On the part of the Discos, we must also recognise that the currency issues of the last two years have meant that the cost of importing meters has dramatically risen. This is also coupled with the fact that the meters that are provided are frequently tampered with. As such, a solution had to be found, which in the extreme meant that the government had to intervene to prevent the total collapse of the sector which is almost now at a pariah status, internationally,’’ he said.
He disclosed that it is clear that state intervention is required to ensure stability, suggesting that one solution may be for the government to request additional concessions from market participants for every intervention. This, he said, will encourage market-led initiatives and reduce the appetite for government support.
‘‘Furthermore, government itself made several promises prior to and during the privatisation process, which it failed to fulfil, possibly due to circumstances outside its own power. Thus, it is not an entirely bad idea for government to now bail out because issues such as tariff increases, enhancement of the grid, among other issues, were not satisfactorily attended to by the government for reasons including the political sensitivity of same. Consequently, a bail out may only be fair to all parties concerned.”
New business model for financing meters
Meter Service Providers (MSP) model as a new business model for the Nigerian metering industry will address the metering gap and create a competitive metering market.
Under MSP business model, a specialist MSP will enter into a meter services agreement (or similar agreements) with Discos to finance the procurement of electricity meters (inclusive of the associated communication and vending infrastructure) and also their installation and management. The meters are fully owned and managed by the MSP on behalf of the Discos. For providing the meters and the associated meter services, the MSP is entitled to a fee calculated as a proportion of revenues accruing from each meter financed.

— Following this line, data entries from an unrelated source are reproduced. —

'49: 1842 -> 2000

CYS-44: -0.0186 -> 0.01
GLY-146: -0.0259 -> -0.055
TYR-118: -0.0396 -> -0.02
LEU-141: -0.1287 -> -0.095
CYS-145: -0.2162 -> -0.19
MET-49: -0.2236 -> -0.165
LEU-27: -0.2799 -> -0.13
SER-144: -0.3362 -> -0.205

The MSP business model is not new per se. MSPs operate in the UK, Australia, the USA and other advanced electricity markets. In the UK, the meter services business is highly competitive and attracts significant investments yearly. The UK is presently rolling out 53 million smart meters using the MSP model, to replace existing traditional meters by 2020. The meter assets are financed and will be owned by these meter services companies that are investing billions of pounds to finance, install and manage the meters. The introduction of regulated, specialist MSPs into the Nigerian power sector will unlock the opportunities in metering services and introduce competition that would foster innovation, improved customer service and attract private capital into the power sector.
Who pays for meters?
The MSP finances and also owns the meter assets. The MSP is able to raise debt and equity financing to finance the procurement of the meters on the back of its meter assets and meter revenues. For instance, the MSP can easily raise long-term bonds or commercial loans to finance the meter assets using the same meter assets and potential revenues from the meter assets, as the underlying security.